§ **RECORDED INFORMATION**:
---

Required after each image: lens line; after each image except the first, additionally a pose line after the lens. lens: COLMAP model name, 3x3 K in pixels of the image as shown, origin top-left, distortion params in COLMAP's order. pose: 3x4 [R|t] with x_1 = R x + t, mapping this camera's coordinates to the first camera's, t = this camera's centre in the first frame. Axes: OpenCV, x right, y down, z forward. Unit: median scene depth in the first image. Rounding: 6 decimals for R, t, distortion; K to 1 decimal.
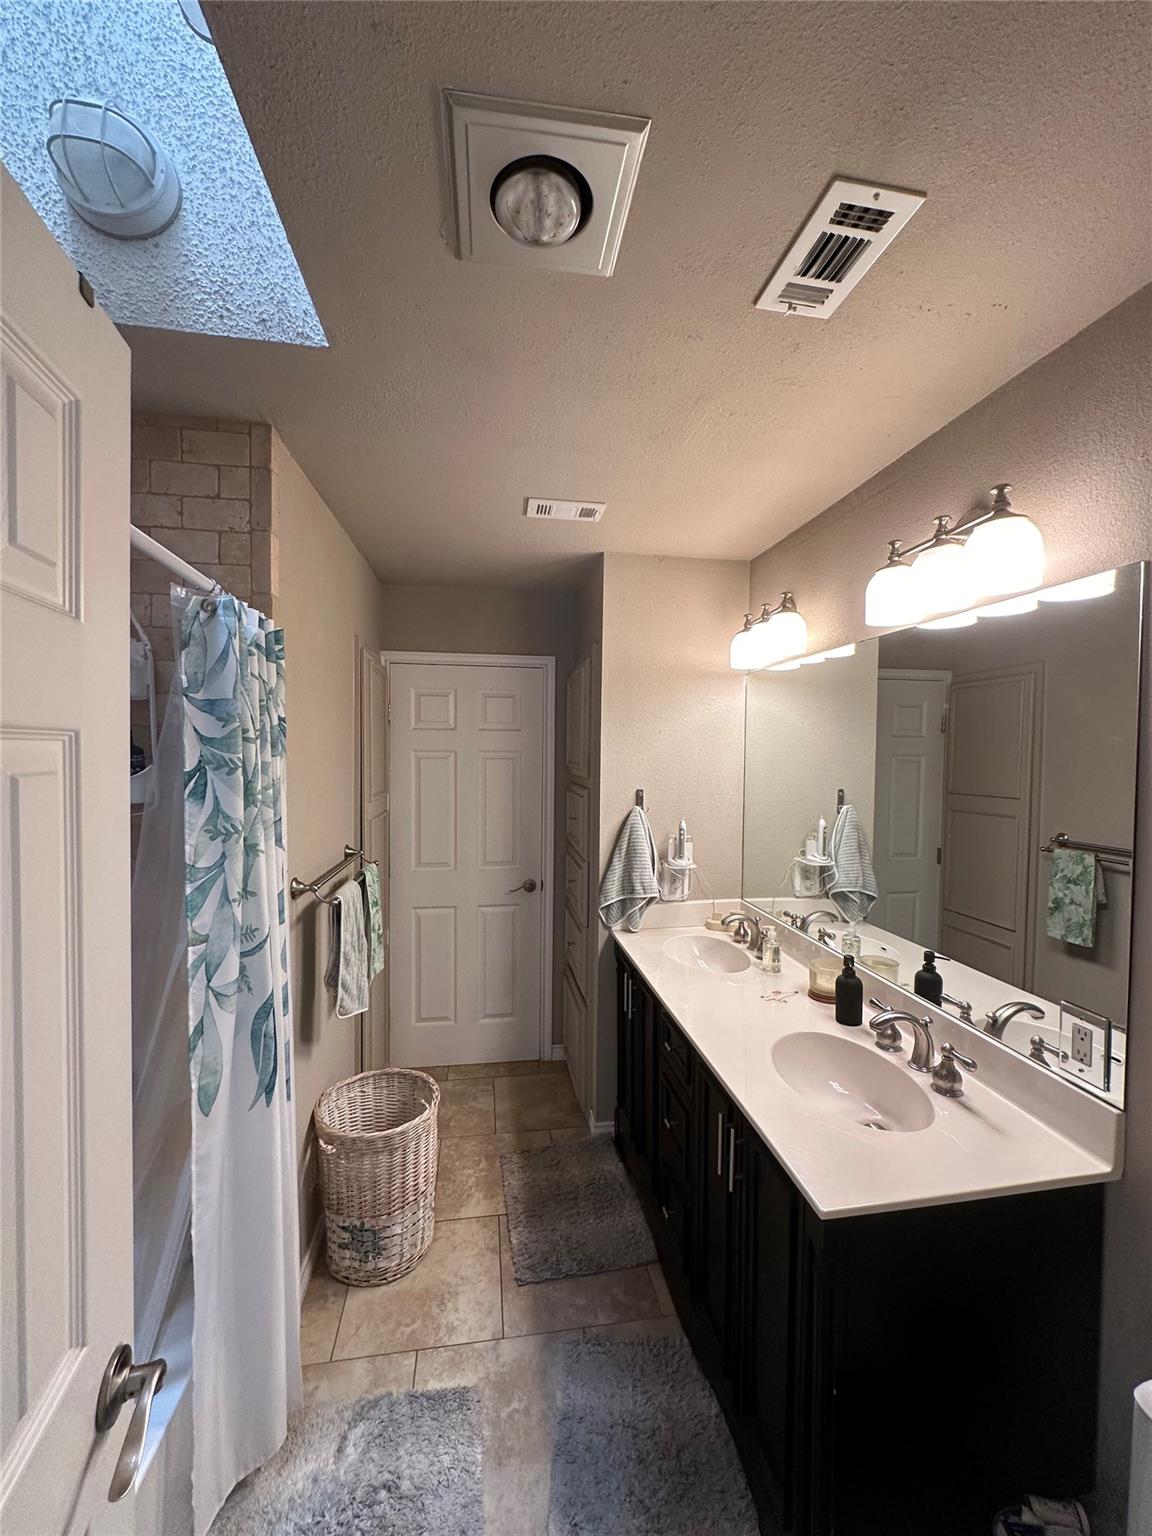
lens RADIAL K [[609.4, 0, 577.2], [0, 609.4, 769.0], [0, 0, 1]] dist [-0.007016, 0.000795]
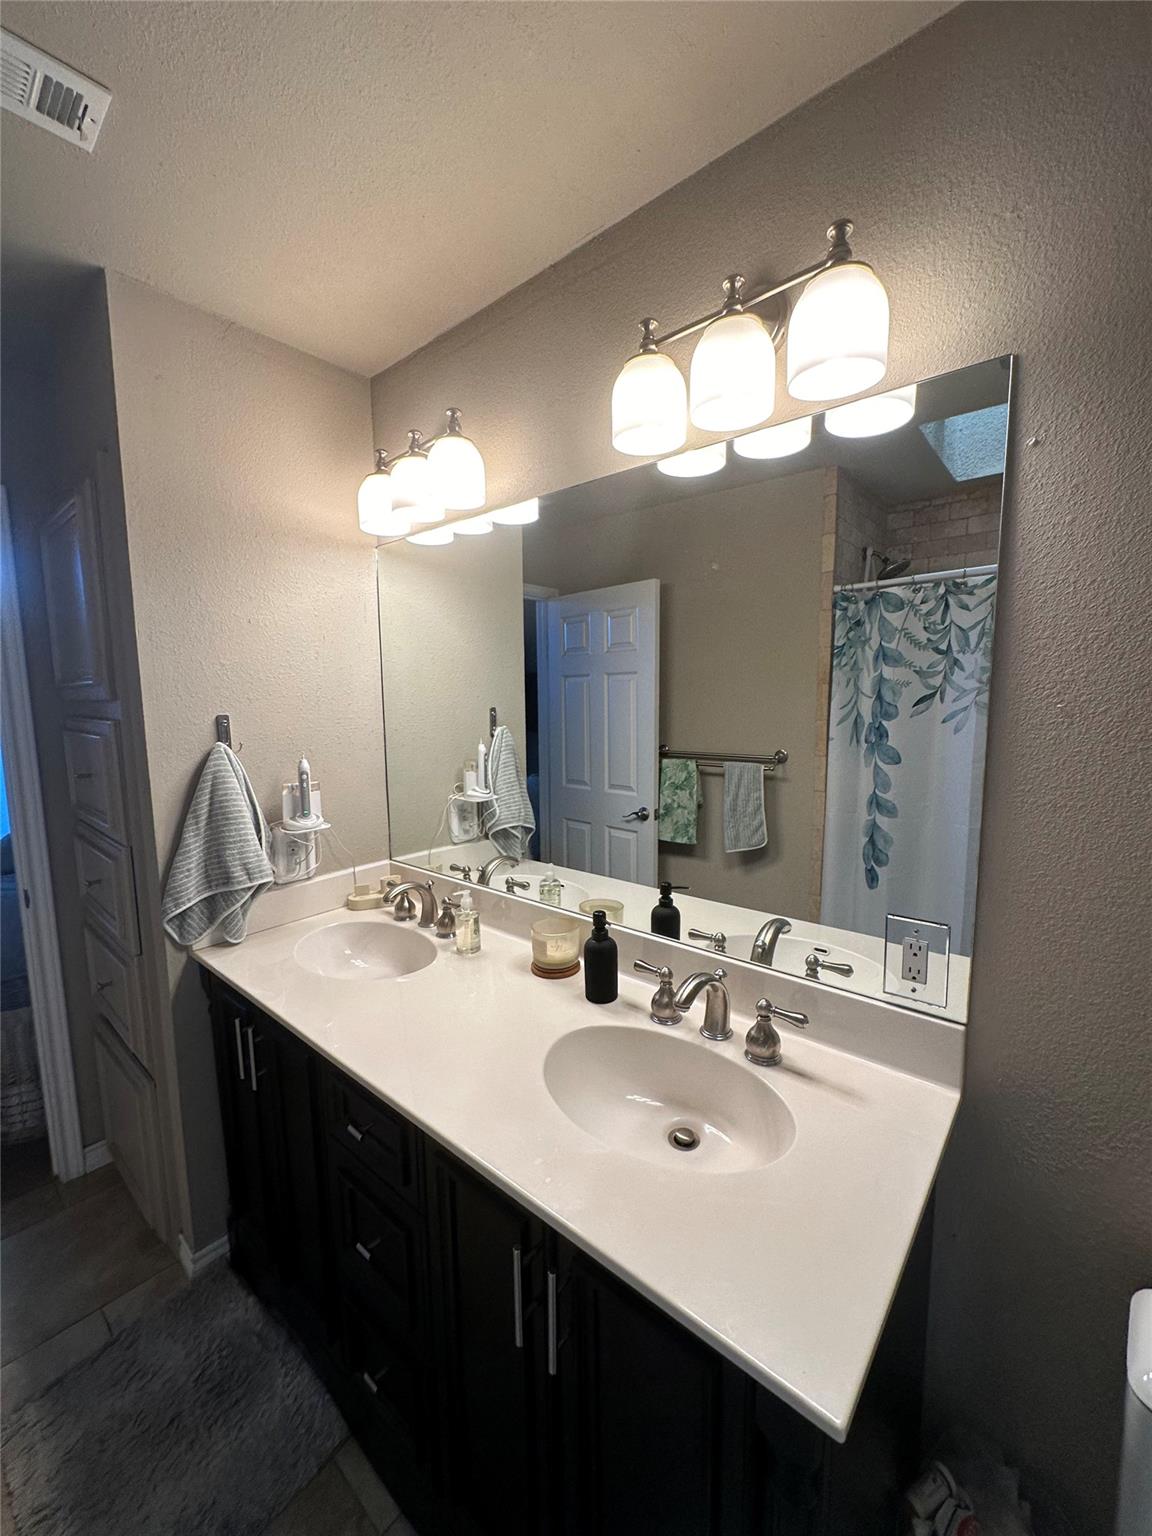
lens RADIAL K [[609.4, 0, 577.4], [0, 609.4, 772.2], [0, 0, 1]] dist [-0.007016, 0.000795]
pose [[0.762274, -0.094662, 0.640294, -0.021566], [0.034700, 0.993802, 0.105614, 0.040473], [-0.646323, -0.058289, 0.760834, 0.315814]]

---

§ **EXERCISE DIRECTIONS**: Any images must be dropped; all other material is to be printed exactly.

§ **ANSWER TO THE PROBLEM**:
Required after each image: lens line; after each image except the first, additionally a pose line after the lens. lens: COLMAP model name, 3x3 K in pixels of the image as shown, origin top-left, distortion params in COLMAP's order. pose: 3x4 [R|t] with x_1 = R x + t, mapping this camera's coordinates to the first camera's, t = this camera's centre in the first frame. Axes: OpenCV, x right, y down, z forward. Unit: median scene depth in the first image. Rounding: 6 decimals for R, t, distortion; K to 1 decimal.
lens RADIAL K [[609.4, 0, 577.2], [0, 609.4, 769.0], [0, 0, 1]] dist [-0.007016, 0.000795]
lens RADIAL K [[609.4, 0, 577.4], [0, 609.4, 772.2], [0, 0, 1]] dist [-0.007016, 0.000795]
pose [[0.762274, -0.094662, 0.640294, -0.021566], [0.034700, 0.993802, 0.105614, 0.040473], [-0.646323, -0.058289, 0.760834, 0.315814]]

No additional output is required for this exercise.